A faithful, complete copy of the entries is the sole expected answer.

Dataset records: Begin

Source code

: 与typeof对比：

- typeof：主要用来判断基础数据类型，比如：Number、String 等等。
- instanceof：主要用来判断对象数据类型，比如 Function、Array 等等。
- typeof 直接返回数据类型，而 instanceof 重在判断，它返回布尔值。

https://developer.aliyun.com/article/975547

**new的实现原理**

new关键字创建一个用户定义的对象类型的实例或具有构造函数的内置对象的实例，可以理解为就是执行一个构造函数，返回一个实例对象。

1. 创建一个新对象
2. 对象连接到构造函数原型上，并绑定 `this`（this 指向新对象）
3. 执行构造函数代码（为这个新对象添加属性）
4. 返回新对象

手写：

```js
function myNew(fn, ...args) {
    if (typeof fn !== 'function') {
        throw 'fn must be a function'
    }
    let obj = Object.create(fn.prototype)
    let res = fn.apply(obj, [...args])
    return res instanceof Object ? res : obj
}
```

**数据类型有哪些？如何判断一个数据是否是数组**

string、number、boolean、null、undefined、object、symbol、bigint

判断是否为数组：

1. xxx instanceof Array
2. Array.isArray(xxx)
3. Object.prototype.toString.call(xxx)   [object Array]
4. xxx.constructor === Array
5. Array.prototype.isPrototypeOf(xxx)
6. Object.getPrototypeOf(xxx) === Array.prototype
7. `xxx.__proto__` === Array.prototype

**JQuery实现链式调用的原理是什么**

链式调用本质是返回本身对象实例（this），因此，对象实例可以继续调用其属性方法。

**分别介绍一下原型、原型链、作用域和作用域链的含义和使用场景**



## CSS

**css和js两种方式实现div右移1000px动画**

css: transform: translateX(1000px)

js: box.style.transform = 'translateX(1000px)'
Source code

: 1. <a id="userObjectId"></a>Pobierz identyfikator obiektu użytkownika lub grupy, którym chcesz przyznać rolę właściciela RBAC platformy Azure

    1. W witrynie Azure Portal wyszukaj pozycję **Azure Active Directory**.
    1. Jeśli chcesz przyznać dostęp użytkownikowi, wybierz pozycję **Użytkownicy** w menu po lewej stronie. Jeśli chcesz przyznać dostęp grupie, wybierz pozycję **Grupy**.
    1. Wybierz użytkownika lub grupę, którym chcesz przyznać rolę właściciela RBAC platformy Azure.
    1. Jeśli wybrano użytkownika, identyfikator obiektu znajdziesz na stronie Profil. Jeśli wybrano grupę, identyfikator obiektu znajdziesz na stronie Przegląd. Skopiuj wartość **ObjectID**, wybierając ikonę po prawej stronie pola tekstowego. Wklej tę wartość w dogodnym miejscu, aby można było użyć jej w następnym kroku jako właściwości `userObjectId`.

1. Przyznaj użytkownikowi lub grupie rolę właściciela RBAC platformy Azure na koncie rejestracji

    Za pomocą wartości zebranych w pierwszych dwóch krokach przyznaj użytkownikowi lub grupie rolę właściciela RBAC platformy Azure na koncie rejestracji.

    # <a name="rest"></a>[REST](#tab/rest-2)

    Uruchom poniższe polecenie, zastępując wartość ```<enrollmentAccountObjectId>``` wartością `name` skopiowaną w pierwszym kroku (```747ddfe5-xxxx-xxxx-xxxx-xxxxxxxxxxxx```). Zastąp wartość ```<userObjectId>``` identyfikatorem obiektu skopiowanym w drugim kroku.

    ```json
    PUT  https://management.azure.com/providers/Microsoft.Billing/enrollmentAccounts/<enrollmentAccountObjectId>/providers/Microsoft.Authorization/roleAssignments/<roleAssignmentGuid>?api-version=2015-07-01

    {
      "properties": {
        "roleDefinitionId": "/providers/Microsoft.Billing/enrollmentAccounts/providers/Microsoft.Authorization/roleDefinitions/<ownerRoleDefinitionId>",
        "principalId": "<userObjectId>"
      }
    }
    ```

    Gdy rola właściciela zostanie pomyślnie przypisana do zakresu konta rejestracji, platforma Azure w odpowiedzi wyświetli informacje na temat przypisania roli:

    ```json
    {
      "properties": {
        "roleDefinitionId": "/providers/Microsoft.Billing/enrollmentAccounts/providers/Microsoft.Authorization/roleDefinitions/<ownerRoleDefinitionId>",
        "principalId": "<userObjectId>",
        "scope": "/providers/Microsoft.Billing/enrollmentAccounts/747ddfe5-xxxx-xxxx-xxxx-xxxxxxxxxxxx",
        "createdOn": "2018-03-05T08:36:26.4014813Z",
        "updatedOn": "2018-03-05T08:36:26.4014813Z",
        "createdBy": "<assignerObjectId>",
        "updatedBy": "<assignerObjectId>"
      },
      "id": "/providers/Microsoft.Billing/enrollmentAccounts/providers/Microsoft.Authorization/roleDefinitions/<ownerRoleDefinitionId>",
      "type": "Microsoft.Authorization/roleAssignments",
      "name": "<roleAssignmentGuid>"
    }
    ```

Dataset records: End

*Answer box*:
Source code

: 与typeof对比：

- typeof：主要用来判断基础数据类型，比如：Number、String 等等。
- instanceof：主要用来判断对象数据类型，比如 Function、Array 等等。
- typeof 直接返回数据类型，而 instanceof 重在判断，它返回布尔值。

https://developer.aliyun.com/article/975547

**new的实现原理**

new关键字创建一个用户定义的对象类型的实例或具有构造函数的内置对象的实例，可以理解为就是执行一个构造函数，返回一个实例对象。

1. 创建一个新对象
2. 对象连接到构造函数原型上，并绑定 `this`（this 指向新对象）
3. 执行构造函数代码（为这个新对象添加属性）
4. 返回新对象

手写：

```js
function myNew(fn, ...args) {
    if (typeof fn !== 'function') {
        throw 'fn must be a function'
    }
    let obj = Object.create(fn.prototype)
    let res = fn.apply(obj, [...args])
    return res instanceof Object ? res : obj
}
```

**数据类型有哪些？如何判断一个数据是否是数组**

string、number、boolean、null、undefined、object、symbol、bigint

判断是否为数组：

1. xxx instanceof Array
2. Array.isArray(xxx)
3. Object.prototype.toString.call(xxx)   [object Array]
4. xxx.constructor === Array
5. Array.prototype.isPrototypeOf(xxx)
6. Object.getPrototypeOf(xxx) === Array.prototype
7. `xxx.__proto__` === Array.prototype

**JQuery实现链式调用的原理是什么**

链式调用本质是返回本身对象实例（this），因此，对象实例可以继续调用其属性方法。

**分别介绍一下原型、原型链、作用域和作用域链的含义和使用场景**



## CSS

**css和js两种方式实现div右移1000px动画**

css: transform: translateX(1000px)

js: box.style.transform = 'translateX(1000px)'
Source code

: 1. <a id="userObjectId"></a>Pobierz identyfikator obiektu użytkownika lub grupy, którym chcesz przyznać rolę właściciela RBAC platformy Azure

    1. W witrynie Azure Portal wyszukaj pozycję **Azure Active Directory**.
    1. Jeśli chcesz przyznać dostęp użytkownikowi, wybierz pozycję **Użytkownicy** w menu po lewej stronie. Jeśli chcesz przyznać dostęp grupie, wybierz pozycję **Grupy**.
    1. Wybierz użytkownika lub grupę, którym chcesz przyznać rolę właściciela RBAC platformy Azure.
    1. Jeśli wybrano użytkownika, identyfikator obiektu znajdziesz na stronie Profil. Jeśli wybrano grupę, identyfikator obiektu znajdziesz na stronie Przegląd. Skopiuj wartość **ObjectID**, wybierając ikonę po prawej stronie pola tekstowego. Wklej tę wartość w dogodnym miejscu, aby można było użyć jej w następnym kroku jako właściwości `userObjectId`.

1. Przyznaj użytkownikowi lub grupie rolę właściciela RBAC platformy Azure na koncie rejestracji

    Za pomocą wartości zebranych w pierwszych dwóch krokach przyznaj użytkownikowi lub grupie rolę właściciela RBAC platformy Azure na koncie rejestracji.

    # <a name="rest"></a>[REST](#tab/rest-2)

    Uruchom poniższe polecenie, zastępując wartość ```<enrollmentAccountObjectId>``` wartością `name` skopiowaną w pierwszym kroku (```747ddfe5-xxxx-xxxx-xxxx-xxxxxxxxxxxx```). Zastąp wartość ```<userObjectId>``` identyfikatorem obiektu skopiowanym w drugim kroku.

    ```json
    PUT  https://management.azure.com/providers/Microsoft.Billing/enrollmentAccounts/<enrollmentAccountObjectId>/providers/Microsoft.Authorization/roleAssignments/<roleAssignmentGuid>?api-version=2015-07-01

    {
      "properties": {
        "roleDefinitionId": "/providers/Microsoft.Billing/enrollmentAccounts/providers/Microsoft.Authorization/roleDefinitions/<ownerRoleDefinitionId>",
        "principalId": "<userObjectId>"
      }
    }
    ```

    Gdy rola właściciela zostanie pomyślnie przypisana do zakresu konta rejestracji, platforma Azure w odpowiedzi wyświetli informacje na temat przypisania roli:

    ```json
    {
      "properties": {
        "roleDefinitionId": "/providers/Microsoft.Billing/enrollmentAccounts/providers/Microsoft.Authorization/roleDefinitions/<ownerRoleDefinitionId>",
        "principalId": "<userObjectId>",
        "scope": "/providers/Microsoft.Billing/enrollmentAccounts/747ddfe5-xxxx-xxxx-xxxx-xxxxxxxxxxxx",
        "createdOn": "2018-03-05T08:36:26.4014813Z",
        "updatedOn": "2018-03-05T08:36:26.4014813Z",
        "createdBy": "<assignerObjectId>",
        "updatedBy": "<assignerObjectId>"
      },
      "id": "/providers/Microsoft.Billing/enrollmentAccounts/providers/Microsoft.Authorization/roleDefinitions/<ownerRoleDefinitionId>",
      "type": "Microsoft.Authorization/roleAssignments",
      "name": "<roleAssignmentGuid>"
    }
    ```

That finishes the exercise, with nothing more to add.